_Passage shown_.
:::

Open lfoppiano opened 3 months ago
Good question. Maybe we could ask Tim about sentence-level granularity in general in any section. It does come at some cost. Maybe we should support 2 modes.
I don't know what the significance of splitting into sentences is in the system. I know it doesn't play a role in deliverables to customers (unless it influences the rules - e.g. number of sentences with a specific value). It may be primarily for debugging purposes.
I also found that the acknowledgement is not split into sentences. I'm assuming can be the same case.
Digging deeper I notice that the funding statement is correctly split into sentences, however they are lost when it's passed through the acknowledgment/funding parser:
fundingStmt = getSectionAsTEI("funding",
"\t\t\t",
doc,
SegmentationLabels.FUNDING,
teiFormatter,
resCitations,
config);
if (fundingStmt.length() > 0) {
MutablePair<Element, MutableTriple<List<Funding>,List<Person>,List<Affiliation>>> localResult =
parsers.getFundingAcknowledgementParser().processingXmlFragment(fundingStmt.toString(), config);
if (localResult != null && localResult.getLeft() != null){
String local_tei = localResult.getLeft().toXML();
local_tei = local_tei.replace(" xmlns=\"http://www.tei-c.org/ns/1.0\"", "");
annexStatements.add(local_tei);
} else {
annexStatements.add(fundingStmt.toString());
}
Hello, indeed, everywhere the funding-acknowledgement parser is applies, the sentence segmentation is ignored. The reason is that it would require to take into account the (numerous) annotations produced by this model when re-segmenting into sentences, which was not supported by the sentence segmentation (it only supports reference marker annotations).
As the current sentence segmentation is already quite complex, I thought about another approach, a more generic sentence segmentation, which I developed working on the final TEI XML directly and I think supporting any existing and future inline markup - this is available here: https://github.com/kermitt2/Pub2TEI/blob/master/src/main/java/org/pub2tei/document/XMLUtilities.java#L194
One idea would be to move to this simple generic sentence segmentation, instead of extending and complexifying the existing one.
(as visible on Pub2TEI the other advantage of the generic approach working on TEI XML directly is that it can be applied to any TEI XML from Pub2TEI or from LaTeXML, making possible sentence segmentation consistent for all these sources, even if they introduce unexpected/new markup inline with the text in the future)
Hello, indeed, everywhere the funding-acknowledgement parser is applies, the sentence segmentation is ignored. The reason is that it would require to take into account the (numerous) annotations produced by this model when re-segmenting into sentences, which was not supported by the sentence segmentation (it only supports reference marker annotations).

:::

_Data_.

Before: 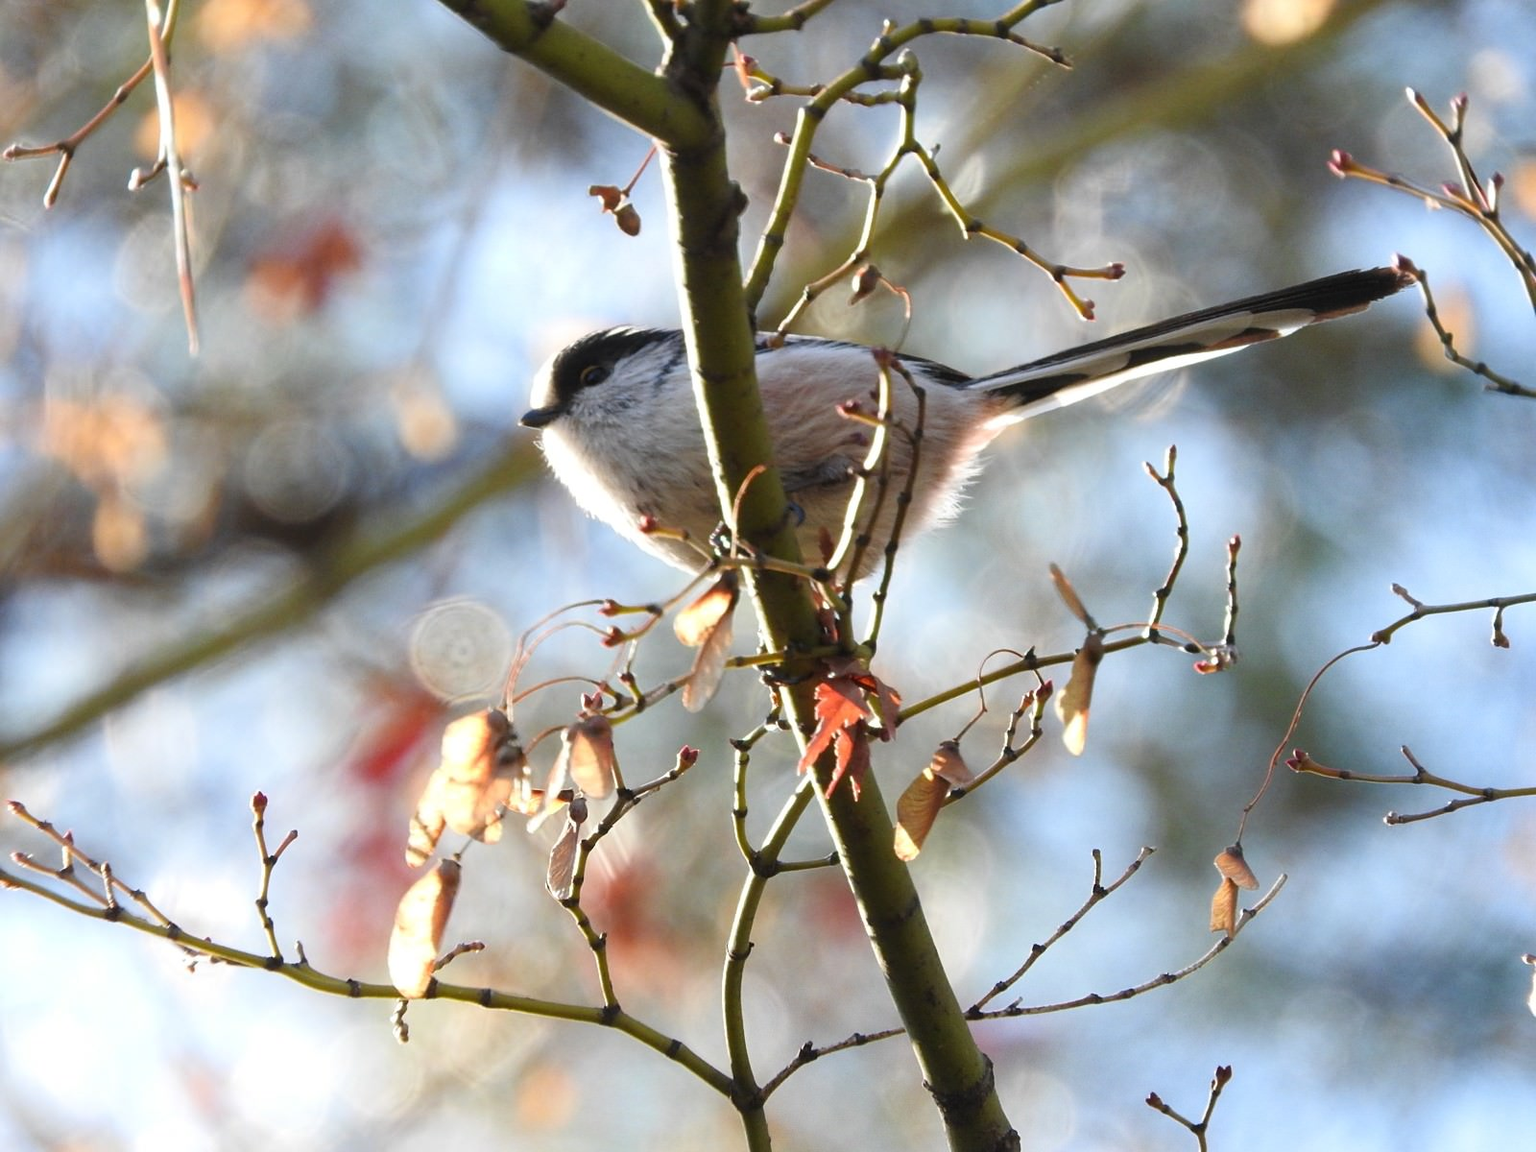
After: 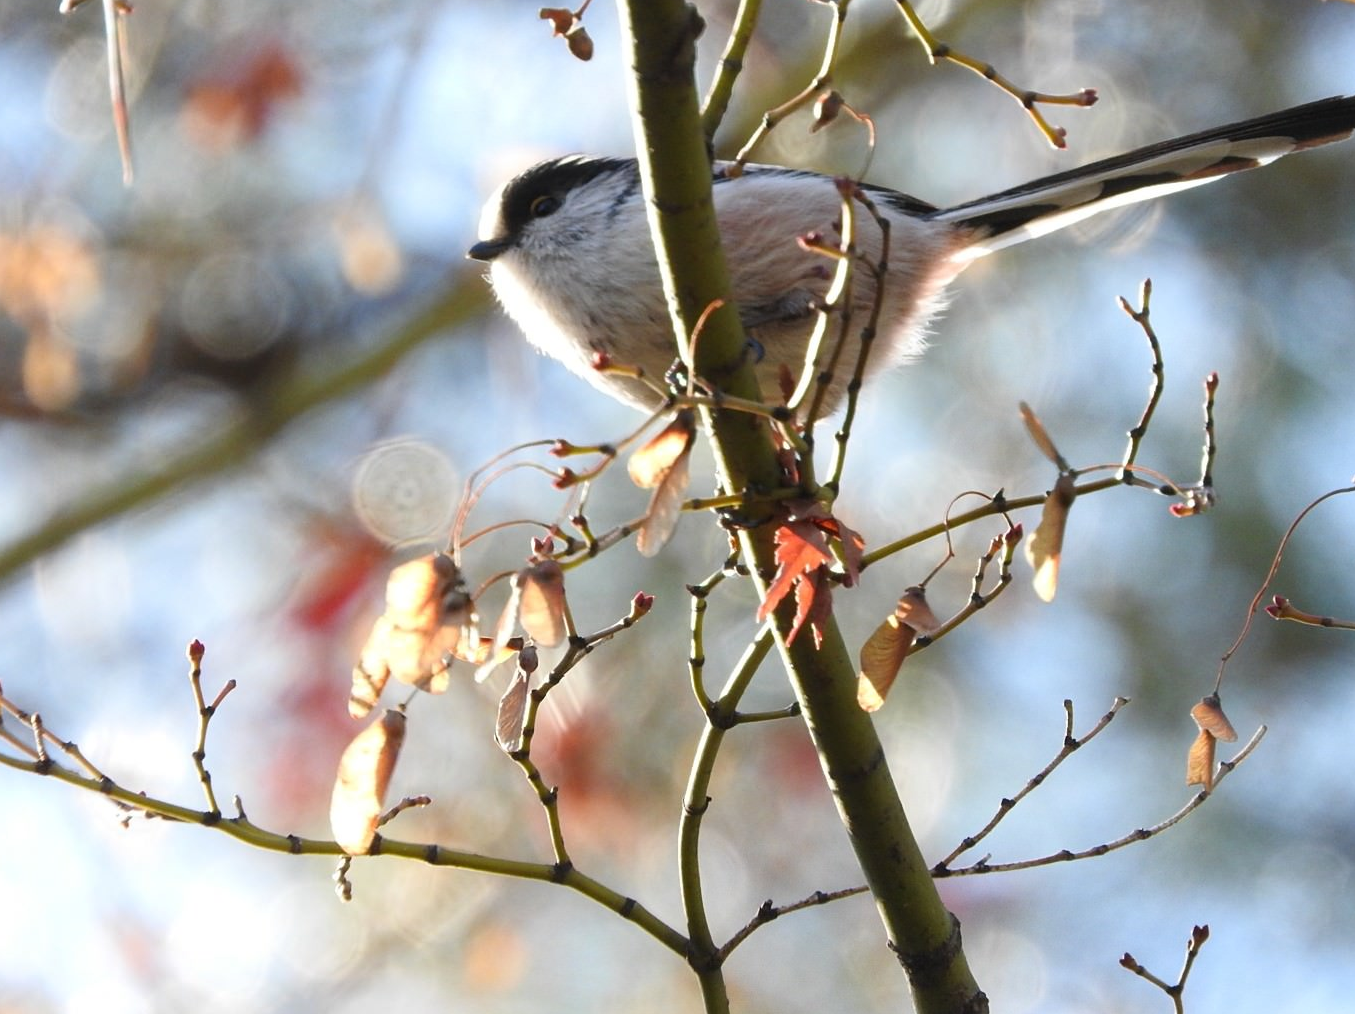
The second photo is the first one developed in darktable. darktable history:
crop and rotate: left 4.625%, top 15.495%, right 10.646%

:::

_Exercise requirements_.
In the thread above on sentence segmentation, why is sentence segmentation ignored wherever the funding-acknowledgement parser is applied? Answer in one to three sentences.

_Exercise response_.
Re-segmenting into sentences would require taking into account the numerous annotations that the funding-acknowledgement model produces. The sentence segmentation did not support this, because it only supports reference marker annotations.